The DU bushings (the metal sleeves) should be pressed into the shock body eyelets dry. They should never move during normal operation and will go in fine with the correct pressing tools with no help from grease.

Never grease the inside of said bushings where they touch the aluminum reducers, unless you have some special dry lube like RR mentioned.

The frame/reducer interface should also not move, so greasing this is not really helpful in anyway that I can see.


----------



## Jamie @ WickedAdrenaline (Aug 14, 2006)

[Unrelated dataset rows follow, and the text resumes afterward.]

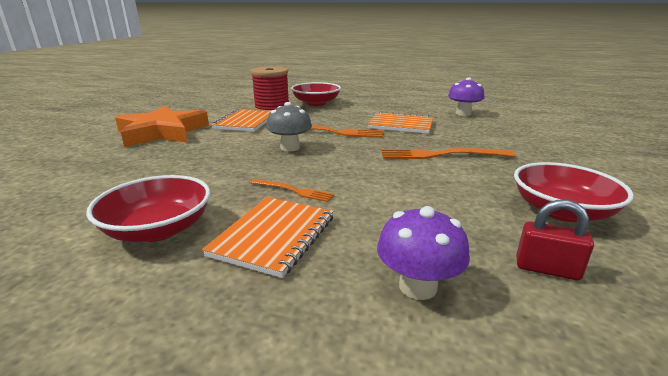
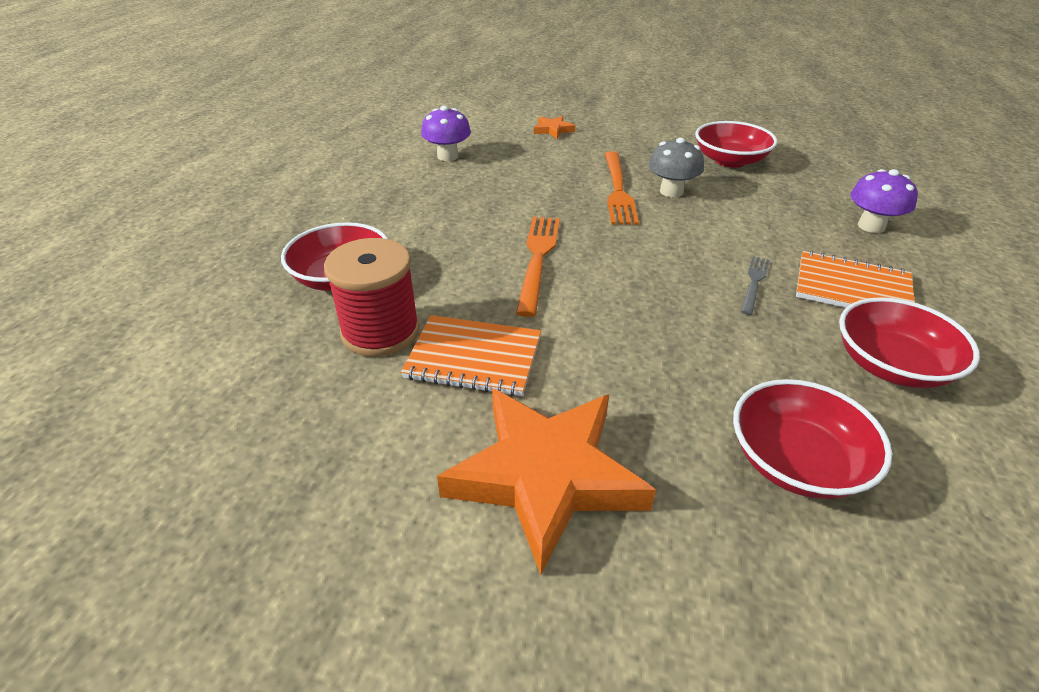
camera: 90 degrees left, 15 degrees up
(113, 178) = (796, 461): none -> red bowl
(290, 148) = (614, 294): grey mushroom -> grey mushroom (671, 191)
(293, 191) = (754, 283): orange fork -> grey fork
(400, 125) = (500, 203): orange notebook -> none
(547, 269) = (818, 182): red padlock -> none
(548, 138) = (553, 130): none -> orange star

Most DU bushings (in fact, all factory stock versions that I know of) are made of soft lead and teflon infiltrated brass or bronze, which makes them self lubricating, but also causes them to wear out fast in a mountain bike application. It only make sense to lubricate surfaces which have relative motion (surface between bushing ID and reducer OD) but then you run the risk of just attracting more dust and sand to increase wear of the soft bushing and reducer. Unless you use the $30 NASA grade stuff.  

It makes sense to me to use harder, more wear resistant materials and not have to replace them every year or so. Just say no to the same old throw away stuff from Fox.


----------



## dwyooaj (Dec 14, 2006)

Jamie @ WickedAdrenaline said:


> . It only make sense to lubricate surfaces which have relative motion (surface between bushing ID and reducer OD) but then you run the risk of just attracting more dust and sand to increase wear of the soft bushing and reducer. Unless you use the $30 NASA grade stuff.
> It makes sense to me to use harder, more wear resistant materials and not have to replace them every year or so. Just say no to the same old throw away stuff from Fox.


Jamie, thanks for the info. Where do i get the harder, more wear resistant bushings
and reducers?


----------



## Jamie @ WickedAdrenaline (Aug 14, 2006)

I actually have a design and prototype on my bike now. If you are interested, tell me your bike and shock (make, model, and year) and if you know, the dimensions of your bushing (diameters and length) and reducer length.

The design takes advantage of a very hard yet inherenlty lubricious bronze bushing and a very hard wear resistant chrome plated steel reducer. Sorry, it will add a few grams weight..........


----------